The penalty for violating the law provided for in section 2 is the payment of $1,000 to the state, and the forfeiture to do business in the state, by a foreign corporation.

[6] Defendant shows that plaintiff received his portion of the dividend referred to, and that he still retains in his possession the certified check issued by defendant therefor, and argues that plaintiff is thereby estopped from being heard to complain of the action of defendant in declaring and paying the dividend. There is nothing reprehensible in the conduct of plaintiff in this connection. The board of directors, of which he was not a member, declared the dividend, and sent to him a check for his share. Plaintiff is here complaining of such action as being illegal, and the check is evidence of what was done. The retention of the check under such circumstances will not be construed as a ratification by plaintiff of the thing being complained of by him.

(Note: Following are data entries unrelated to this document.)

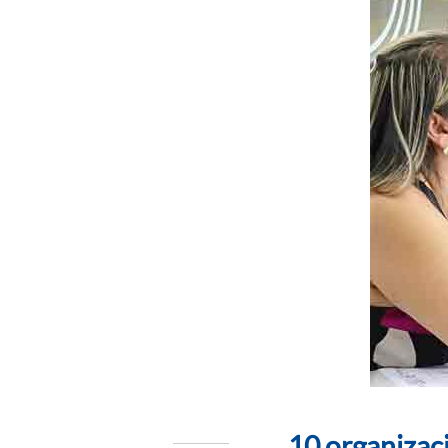
10 organizac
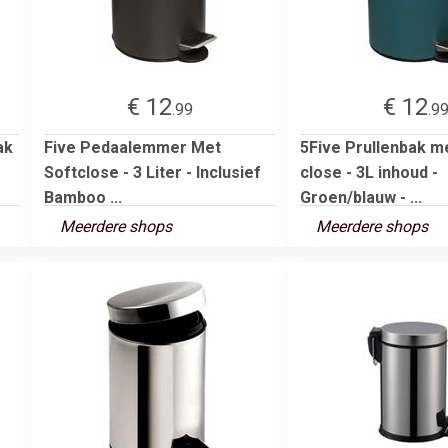
€ 12
€ 12
.99
.9
ak
Five Pedaalemmer Met
5Five Prullenbak me
Softclose - 3 Liter - Inclusief
close - 3L inhoud -
Bamboo ...
Groen/blauw - ...
Meerdere shops
Meerdere shops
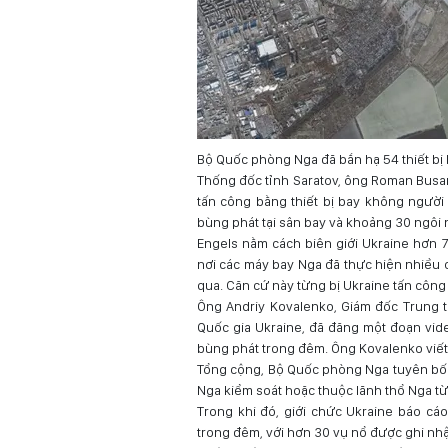
Bộ Quốc phòng Nga đã bắn hạ 54 thiết bị 
Thống đốc tỉnh Saratov, ông Roman Busar
tấn công bằng thiết bị bay không người 
bùng phát tại sân bay và khoảng 30 ngôi 
Engels nằm cách biên giới Ukraine hơn 
nơi các máy bay Nga đã thực hiện nhiều 
qua. Căn cứ này từng bị Ukraine tấn công 
Ông Andriy Kovalenko, Giám đốc Trung 
Quốc gia Ukraine, đã đăng một đoạn vide
bùng phát trong đêm. Ông Kovalenko viết
Tổng cộng, Bộ Quốc phòng Nga tuyên bố đã
Nga kiểm soát hoặc thuộc lãnh thổ Nga t
Trong khi đó, giới chức Ukraine báo cá
trong đêm, với hơn 30 vụ nổ được ghi nh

[4] Defendant further argues that the dividend complained about was paid from the proceeds of the sale of oil, the product of defendant’s wells, and that such act on its part was legal, although that oij formed part of the capital stock of the company. And it refers to Cook on Corporations (6th Ed.) § 1486, where coal mines and other like properties were being exhausted by the working of them, yet dividends were properly declared by the companies owning them. Those cases do not appear to be parallel with the one at bar. The oil sold had been placed in tanks prior to the formation of defendant company, and it figures as part of the assets' of said company which went to form its capital stock. This capital should not have been depleted by selling the oil and distributing the proceeds. A different view, as suggested by Mr. Cook, might be taken of the wells themselves. Oil wells and mines may figure as representing parts of the capital stock of corporations, which, of course, are' owned for the express purpose of being worked, and it is the business of the owners to work them. They may *411become exhausted and cease to be real assets. And, as Mr. Cook states, in such cases it is not necessary to set aside funds for the purpose of purchasing a new mine, and, we add, a new oil well.

[5] The payment of the dividend of $35 on each share was not only not intended by the board of directors to be paid out of the earnings or profits of the company; but, as stated by Mr. Mellon, the largest stockholder of defendant:

“The $35 dividend really represents liquidation and not earnings. * * * The only value remaining in the plant is salvage.”

And the evidence shows that Mr. Mellon had had a desire to wind up the affairs of the company for some time before this liquidating dividend was declared by the board and paid.

The method of dissolving and liquidating defendant company which appears to have been adopted by the board of directors of defendant is not authorized by the charter of defendant, and it is not in conformity with the laws of New Jersey or Louisiana.

We are of the opinion that the affairs of defendant company have been grossly mismanaged, and that the appointment of a receiver to take charge of the property in this state is rendered necessary for the protection of the minority stockholders, of which plaintiff is one, and the judgment appealed from is affirmed.